The Committee found violations of Articles 17 (the right to family, private life and home) and Article 17 (the right to minority culture). There are two parts of the Decision which are interesting to highlight as establishing important principles:

  1. On Article 17, the Committee found that climate change impacts, including environmental degradation on traditional lands in communities where subsistence is highly dependent on available natural resources and where alternative means of subsistence and humanitarian aid are unavailable, constitute foreseeable and serious violations of the right to private and family life and the home.
  2. On Article 27, the Committee found that Australia’s failure to implement adequate adaptation measures to protect the authors’ collective ability to maintain their traditional way of life, transmit to their children and future generations their culture, traditions and use of land and sea resources, disclosed a violation of Australia’s positive obligation to protect the authors’ rights to enjoy their minority culture.

Overall, the Committee found that Australia must implement measures necessary to secure the communities’ continued safe existence on their respective islands with meaningful consultations with the communities themselves. The Committee also found that Australia was obligated to provide compensation to the Claimants for the harm that they had suffered.


The Claimants’ communication to the Committee and the Committee’s Decision has provided a powerful means of increasing attention to the risks that their communities are facing and a clear and authoritative statement of Australia’s obligations.

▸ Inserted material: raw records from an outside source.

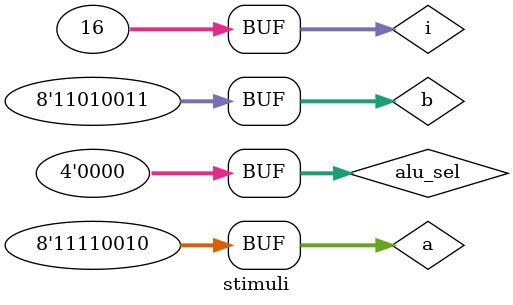
<source format=v>
`timescale 1ns / 1ps

module stimuli;
    reg [7:0] a,b;
    reg [3:0] alu_sel;
    wire [7:0] alu_out;
    wire carryout;
    integer i;
    
    alu test_unit(
            a,b,  // ALU 8-bit Inputs                 
            alu_sel,// ALU Selection
            alu_out, // ALU 8-bit Output
            carryout // Carry Out Flag
     );

    initial begin
         a = 8'h0A;
         b = 8'h02;
         alu_sel = 4'h0;
                  
         for (i=0;i<=15;i=i+1)
          begin
           $monitor("A=%d B=%d ALU_Sel=%b → ALU_Out=%d carryout=%b", a, b, alu_sel,alu_out,carryout);
           alu_sel = alu_sel + 8'h01;
           #10;
          end;
          
          a = 8'hF2;
          b = 8'hD3;
    end
endmodule

</source>
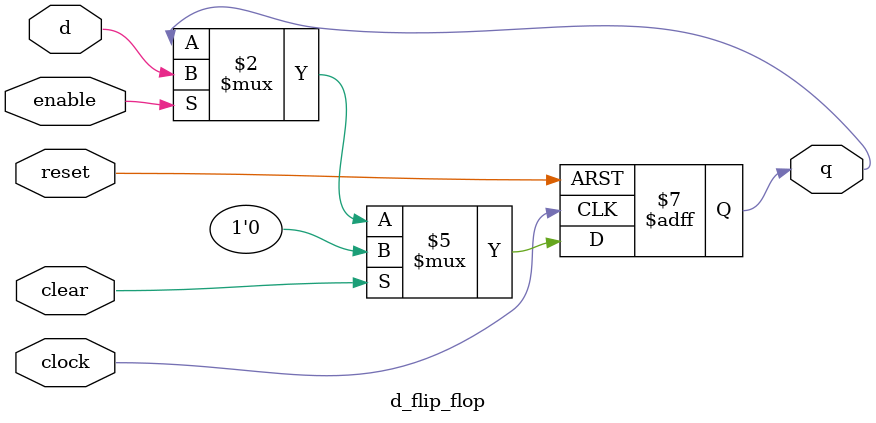
<source format=v>
module d_flip_flop (
  input clock, clear, reset, enable, d,
  output reg q
);

  always @(posedge clock, posedge reset) begin
    if (reset)
      q <= 1'b1;
    else if (clear)
      q <= 1'b0;
    else if (enable)
      q <= d;
  end

endmodule

</source>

On a broader level, the statements about indigenous rights and environmental harm are particularly valuable given that indigenous people protect approximately 80% of the world’s remaining biodiversity. There are many climate solutions and purported climate solutions, from carbon credits to nature-based solutions to biofuels for aviation, where one can imagine that these kinds of issues will also be raised and become relevant. In addition, this was the first international finding of a legal obligation to pay compensation for what has been described as climate-related impacts.

Q: Could you explain what the concept of mitigation is and do you think that this is an argument which might find a stronger foothold in further communications to the Committee?

While the majority of the Committee did not find against Australia on mitigation, it did find that the Claimants’ arguments on mitigation were admissible on the basis that the size and scale of Australia’s emissions and the fact of it being a highly developed and affluent country meant that Australia was under an obligation to take steps to prevent similar violations in the future. That implicitly means reducing emissions as soon as possible. This Decision therefore opens the door for further gains to be made in this area, but in this case, there was only a minority decision against Australia on mitigation.

This note is provided free of charge as a matter of information only by its authors. It is not intended to constitute, nor should it be relied upon as constituting, legal advice, and no responsibility is assumed (whether by its authors or any of the other self-employed members of Essex Court Chambers) in relation to the accuracy of the contents of the same as regards anyone choosing to rely upon it.